Looking back at the CSSR figure (reproduced again below so you don't have to scroll up), 2014 had over twice as many records lows as records highs, but then 2015 had over twice as many record highs as record lows. How can this be with over half a million (1408 * 365) independent measurements? There's no way that could happen if every day were uncorrelated to the rest of the days in the year, so I should add an "annual variation" term to account for hotter and colder years. This term would help explain why the data looks the way it does.
Adding Annual Variation Term
To add a term for annual variation, I needed to figure out the right amount. So I went back to NOAA's website and downloaded the global average max temperature for every year from 2002 (the first available date at the station I've been using) to 2020. Here's what a plot of that looks like.
The standard deviation of the global summary is 2.4, so that's what I used for my annual variation multiplier.
Then I ran the experiment again. I ran it five times to be sure.

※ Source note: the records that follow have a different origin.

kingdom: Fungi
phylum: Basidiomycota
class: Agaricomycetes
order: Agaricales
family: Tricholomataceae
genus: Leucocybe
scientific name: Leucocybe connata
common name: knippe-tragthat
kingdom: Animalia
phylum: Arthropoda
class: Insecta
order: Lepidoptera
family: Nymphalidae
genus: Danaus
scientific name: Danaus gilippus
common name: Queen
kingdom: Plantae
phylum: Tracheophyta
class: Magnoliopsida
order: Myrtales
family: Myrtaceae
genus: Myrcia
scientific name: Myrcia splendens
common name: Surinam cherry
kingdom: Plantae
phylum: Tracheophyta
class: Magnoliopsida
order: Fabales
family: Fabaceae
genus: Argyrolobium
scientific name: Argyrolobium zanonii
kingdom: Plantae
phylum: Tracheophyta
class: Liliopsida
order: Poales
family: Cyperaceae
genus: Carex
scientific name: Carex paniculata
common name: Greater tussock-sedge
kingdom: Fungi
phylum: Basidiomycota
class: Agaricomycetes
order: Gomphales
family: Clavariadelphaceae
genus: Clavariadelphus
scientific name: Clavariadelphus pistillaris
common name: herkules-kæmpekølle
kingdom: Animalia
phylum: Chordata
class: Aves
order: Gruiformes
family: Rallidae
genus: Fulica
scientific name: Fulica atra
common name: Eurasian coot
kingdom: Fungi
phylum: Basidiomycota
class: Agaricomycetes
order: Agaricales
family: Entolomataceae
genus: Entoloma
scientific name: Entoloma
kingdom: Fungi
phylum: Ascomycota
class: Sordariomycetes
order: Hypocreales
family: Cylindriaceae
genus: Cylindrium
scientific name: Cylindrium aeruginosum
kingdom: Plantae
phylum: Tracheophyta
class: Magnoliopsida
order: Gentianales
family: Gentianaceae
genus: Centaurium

This is starting to look like the CSSR figure. However, there is more variance in the early years than there was in the real data, so there's still a difference I'm missing. I do think that these plots suggest that extreme weather is increasing, which we know is not true of the simulated data. To me, this supports Koonin's statement that this graph can be misleading.
Conclusion
Although my simple simulation wasn't able to reproduce an exact replica of the CSSR figure, I did get a good feel for the potential pitfalls when presenting data this way. Given what I saw, my conclusion is that Koonin is right in his criticism of this figure. The way the data is presented makes it look like there is a significant increase in the number of extreme events, even when there isn't. I'm not just basing this on the plots shown above, but also on the various iterations I went through in making this post. I tried a variety of methods to see if I could reproduce the original figure, and I'm convinced that this figure can make effects appear that aren't true in the underlying data. This is unfortunate because the underlying claim may be true, but this graph cannot be used as evidence to support that conclusion.